Um júri em Planaltina, no Distrito Federal, proferiu sentenças que somam mais de 1.200 anos de prisão para cinco réus envolvidos em uma série de assassinatos que resultaram na morte de dez membros de uma mesma família. O caso, amplamente divulgado como a maior chacina da história da capital federal, teve seus desdobramentos judiciais concluídos na noite de sábado (18).
Os crimes ocorreram em um período entre o final de dezembro de 2022 e meados de janeiro de 2023. As investigações apontaram que a motivação principal para a série de homicídios seria a disputa pela posse de uma chácara avaliada em R$ 2 milhões na região do Paranoá. Acredita-se que os acusados planejavam tomar a propriedade para revendê-la após a eliminação das vítimas.
Entre os dez mortos, estavam Elizamar Silva, 39 anos, cabeleireira, seu marido Thiago Gabriel Belchior, 30 anos, e seus três filhos: Rafael, Rafaela e Gabriel, com idades entre 6 e 7 anos. A família estendida também foi atingida, com as mortes de Marcos Antônio Lopes de Oliveira, 54 anos, pai de Thiago; Renata Juliene Belchior, 52 anos, mãe de Thiago; Gabriela Belchior, 25 anos, irmã de Thiago; Cláudia Regina Marques de Oliveira, 54 anos, ex-mulher de Marcos Antônio; e Ana Beatriz Marques de Oliveira, 19 anos, filha de Cláudia e Marcos Antônio.

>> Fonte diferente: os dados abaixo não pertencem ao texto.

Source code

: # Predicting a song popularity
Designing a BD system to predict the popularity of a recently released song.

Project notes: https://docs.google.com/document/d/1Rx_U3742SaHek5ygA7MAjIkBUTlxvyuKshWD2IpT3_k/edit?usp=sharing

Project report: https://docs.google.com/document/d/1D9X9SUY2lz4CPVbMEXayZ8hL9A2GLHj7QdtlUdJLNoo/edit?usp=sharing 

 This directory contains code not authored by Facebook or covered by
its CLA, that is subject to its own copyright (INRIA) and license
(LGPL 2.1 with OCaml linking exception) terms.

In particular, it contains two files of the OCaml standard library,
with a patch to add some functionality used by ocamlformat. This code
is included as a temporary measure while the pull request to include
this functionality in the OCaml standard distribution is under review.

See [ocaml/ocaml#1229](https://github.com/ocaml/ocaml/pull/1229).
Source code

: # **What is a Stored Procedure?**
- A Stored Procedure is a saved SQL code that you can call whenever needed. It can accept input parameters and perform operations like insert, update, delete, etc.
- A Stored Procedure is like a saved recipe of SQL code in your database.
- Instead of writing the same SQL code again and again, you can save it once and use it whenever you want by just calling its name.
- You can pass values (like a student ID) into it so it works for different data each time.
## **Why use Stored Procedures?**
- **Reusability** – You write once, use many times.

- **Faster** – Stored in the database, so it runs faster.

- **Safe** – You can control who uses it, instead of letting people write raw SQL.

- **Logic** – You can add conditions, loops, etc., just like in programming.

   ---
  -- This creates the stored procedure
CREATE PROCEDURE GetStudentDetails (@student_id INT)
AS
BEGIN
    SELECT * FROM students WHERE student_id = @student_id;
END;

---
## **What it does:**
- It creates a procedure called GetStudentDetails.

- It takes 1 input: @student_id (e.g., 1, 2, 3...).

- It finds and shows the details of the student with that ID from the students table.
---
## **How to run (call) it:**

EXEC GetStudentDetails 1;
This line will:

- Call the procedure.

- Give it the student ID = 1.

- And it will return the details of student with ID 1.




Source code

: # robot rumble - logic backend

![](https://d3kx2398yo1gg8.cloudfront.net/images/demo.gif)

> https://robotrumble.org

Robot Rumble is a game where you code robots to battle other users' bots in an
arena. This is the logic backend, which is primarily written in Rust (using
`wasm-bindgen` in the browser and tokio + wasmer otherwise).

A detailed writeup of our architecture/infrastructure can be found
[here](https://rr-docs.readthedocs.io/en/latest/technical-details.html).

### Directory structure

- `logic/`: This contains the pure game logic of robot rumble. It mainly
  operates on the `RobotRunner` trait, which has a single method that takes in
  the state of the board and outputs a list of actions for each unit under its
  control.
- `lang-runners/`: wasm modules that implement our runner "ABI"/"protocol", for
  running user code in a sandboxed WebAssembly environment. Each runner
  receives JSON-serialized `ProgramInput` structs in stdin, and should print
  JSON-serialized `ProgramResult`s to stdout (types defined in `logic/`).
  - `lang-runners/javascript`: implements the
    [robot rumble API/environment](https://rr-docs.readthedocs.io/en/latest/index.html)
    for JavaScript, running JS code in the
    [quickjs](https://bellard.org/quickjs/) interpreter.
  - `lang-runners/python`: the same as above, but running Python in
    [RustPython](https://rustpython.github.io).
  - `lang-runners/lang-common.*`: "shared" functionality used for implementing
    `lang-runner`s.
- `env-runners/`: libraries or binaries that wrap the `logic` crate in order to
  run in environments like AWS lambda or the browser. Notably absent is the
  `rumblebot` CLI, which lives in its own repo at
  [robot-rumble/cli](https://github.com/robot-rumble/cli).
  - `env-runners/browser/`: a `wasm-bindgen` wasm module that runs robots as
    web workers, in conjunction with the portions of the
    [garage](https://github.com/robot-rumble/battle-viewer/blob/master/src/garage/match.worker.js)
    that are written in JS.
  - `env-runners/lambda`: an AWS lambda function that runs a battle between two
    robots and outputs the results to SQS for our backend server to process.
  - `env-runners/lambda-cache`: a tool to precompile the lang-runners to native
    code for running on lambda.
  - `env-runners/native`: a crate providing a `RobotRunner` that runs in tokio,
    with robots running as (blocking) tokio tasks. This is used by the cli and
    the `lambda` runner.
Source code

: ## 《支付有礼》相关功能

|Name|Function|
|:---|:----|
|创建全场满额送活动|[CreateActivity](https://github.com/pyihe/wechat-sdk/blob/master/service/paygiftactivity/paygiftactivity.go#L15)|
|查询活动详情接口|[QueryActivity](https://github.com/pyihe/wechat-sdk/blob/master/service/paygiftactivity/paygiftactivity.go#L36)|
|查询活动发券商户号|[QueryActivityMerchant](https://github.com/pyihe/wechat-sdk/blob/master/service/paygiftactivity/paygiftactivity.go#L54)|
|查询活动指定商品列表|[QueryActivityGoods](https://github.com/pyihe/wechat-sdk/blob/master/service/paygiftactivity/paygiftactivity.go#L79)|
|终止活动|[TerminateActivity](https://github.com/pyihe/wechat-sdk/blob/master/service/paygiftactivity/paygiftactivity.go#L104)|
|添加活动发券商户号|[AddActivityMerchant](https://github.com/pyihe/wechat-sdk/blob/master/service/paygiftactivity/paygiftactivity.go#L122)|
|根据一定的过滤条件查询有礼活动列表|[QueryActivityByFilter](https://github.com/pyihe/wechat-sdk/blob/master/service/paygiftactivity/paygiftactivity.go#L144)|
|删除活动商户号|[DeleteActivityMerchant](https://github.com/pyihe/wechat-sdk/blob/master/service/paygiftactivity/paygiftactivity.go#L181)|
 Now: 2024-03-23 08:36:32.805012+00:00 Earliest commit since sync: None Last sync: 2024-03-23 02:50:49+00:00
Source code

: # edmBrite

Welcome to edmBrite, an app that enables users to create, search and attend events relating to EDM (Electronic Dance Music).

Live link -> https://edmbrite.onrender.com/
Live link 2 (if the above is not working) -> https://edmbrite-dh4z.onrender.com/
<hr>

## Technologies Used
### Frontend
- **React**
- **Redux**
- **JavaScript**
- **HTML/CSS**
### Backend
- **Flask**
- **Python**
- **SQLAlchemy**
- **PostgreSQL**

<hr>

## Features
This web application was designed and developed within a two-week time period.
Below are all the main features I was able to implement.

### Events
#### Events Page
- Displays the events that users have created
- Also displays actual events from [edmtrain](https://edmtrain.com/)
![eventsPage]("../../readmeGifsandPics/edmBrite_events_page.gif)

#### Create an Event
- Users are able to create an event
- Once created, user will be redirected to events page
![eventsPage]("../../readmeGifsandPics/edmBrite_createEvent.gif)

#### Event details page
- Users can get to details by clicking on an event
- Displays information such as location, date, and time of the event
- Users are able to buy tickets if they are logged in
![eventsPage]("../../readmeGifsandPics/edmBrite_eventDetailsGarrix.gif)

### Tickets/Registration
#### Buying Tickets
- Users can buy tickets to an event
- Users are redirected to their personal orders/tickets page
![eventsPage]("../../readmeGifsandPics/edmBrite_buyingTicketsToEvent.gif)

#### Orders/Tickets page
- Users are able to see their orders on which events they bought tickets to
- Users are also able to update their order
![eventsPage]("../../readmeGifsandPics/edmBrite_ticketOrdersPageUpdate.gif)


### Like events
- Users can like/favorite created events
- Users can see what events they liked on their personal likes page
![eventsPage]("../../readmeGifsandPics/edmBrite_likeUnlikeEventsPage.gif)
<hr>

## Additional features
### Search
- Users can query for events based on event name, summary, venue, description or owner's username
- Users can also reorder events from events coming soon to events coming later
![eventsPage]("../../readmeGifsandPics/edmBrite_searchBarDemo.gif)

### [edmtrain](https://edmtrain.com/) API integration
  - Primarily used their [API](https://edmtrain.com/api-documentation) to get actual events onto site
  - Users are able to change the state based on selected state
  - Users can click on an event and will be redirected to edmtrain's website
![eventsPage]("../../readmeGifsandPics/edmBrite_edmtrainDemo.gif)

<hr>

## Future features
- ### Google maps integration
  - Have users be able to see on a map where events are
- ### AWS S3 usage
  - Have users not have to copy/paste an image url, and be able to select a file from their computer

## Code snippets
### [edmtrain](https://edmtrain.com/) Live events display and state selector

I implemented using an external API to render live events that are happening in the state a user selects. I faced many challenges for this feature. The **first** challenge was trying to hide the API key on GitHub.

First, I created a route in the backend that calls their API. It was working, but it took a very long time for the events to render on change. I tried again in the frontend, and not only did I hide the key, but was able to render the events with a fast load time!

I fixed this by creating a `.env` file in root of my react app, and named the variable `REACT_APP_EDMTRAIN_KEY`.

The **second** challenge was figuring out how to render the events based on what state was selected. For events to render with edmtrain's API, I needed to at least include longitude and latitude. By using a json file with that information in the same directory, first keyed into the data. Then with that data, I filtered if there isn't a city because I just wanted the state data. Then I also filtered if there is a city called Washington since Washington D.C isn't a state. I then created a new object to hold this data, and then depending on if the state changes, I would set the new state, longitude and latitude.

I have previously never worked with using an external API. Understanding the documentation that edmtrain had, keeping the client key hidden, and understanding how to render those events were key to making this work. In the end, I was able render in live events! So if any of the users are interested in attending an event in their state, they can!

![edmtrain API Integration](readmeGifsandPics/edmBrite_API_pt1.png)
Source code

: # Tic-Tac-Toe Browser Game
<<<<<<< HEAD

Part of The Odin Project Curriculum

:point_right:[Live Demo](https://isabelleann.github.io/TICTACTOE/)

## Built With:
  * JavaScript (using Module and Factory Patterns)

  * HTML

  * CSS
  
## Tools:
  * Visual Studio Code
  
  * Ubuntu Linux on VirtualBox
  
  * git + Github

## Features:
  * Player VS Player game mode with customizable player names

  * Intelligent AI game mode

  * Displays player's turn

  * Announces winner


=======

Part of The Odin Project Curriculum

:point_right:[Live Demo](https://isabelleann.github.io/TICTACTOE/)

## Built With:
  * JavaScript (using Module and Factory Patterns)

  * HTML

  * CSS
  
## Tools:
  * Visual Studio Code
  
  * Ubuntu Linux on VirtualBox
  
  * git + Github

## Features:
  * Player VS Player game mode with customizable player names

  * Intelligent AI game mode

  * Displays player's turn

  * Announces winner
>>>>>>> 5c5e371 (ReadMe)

Os réus foram condenados por uma série de crimes graves, incluindo homicídios qualificados, roubo, ocultação e destruição de cadáveres, sequestro, fraude processual, associação criminosa e corrupção de menores. As penas individuais variam significativamente, com Gideon Batista de Menezes recebendo a mais longa, de 397 anos, oito meses e quatro dias. Carlomam dos Santos Nogueira foi condenado a 351 anos, um mês e quatro dias, e Horácio Carlos Ferreira Barbosa a 300 anos, seis meses e dois dias. Fabrício Silva Canhedo recebeu uma pena de 202 anos, seis meses e 28 dias. Carlos Henrique Alves da Silva foi sentenciado a dois anos de reclusão pelo crime de cárcere privado, sendo o único com possibilidade de regime semiaberto.
O juiz Taciano Vogado Rodrigues Junior, que presidiu o julgamento, afirmou aos familiares das vítimas que a Justiça cumpriu seu papel dentro dos limites constitucionais, oferecendo uma resposta aos fatos, embora ciente da dor irreparável causada. O julgamento, que durou seis dias e contou com depoimentos de 18 testemunhas, permitiu que os réus condenados e presos recorressem da decisão judicial.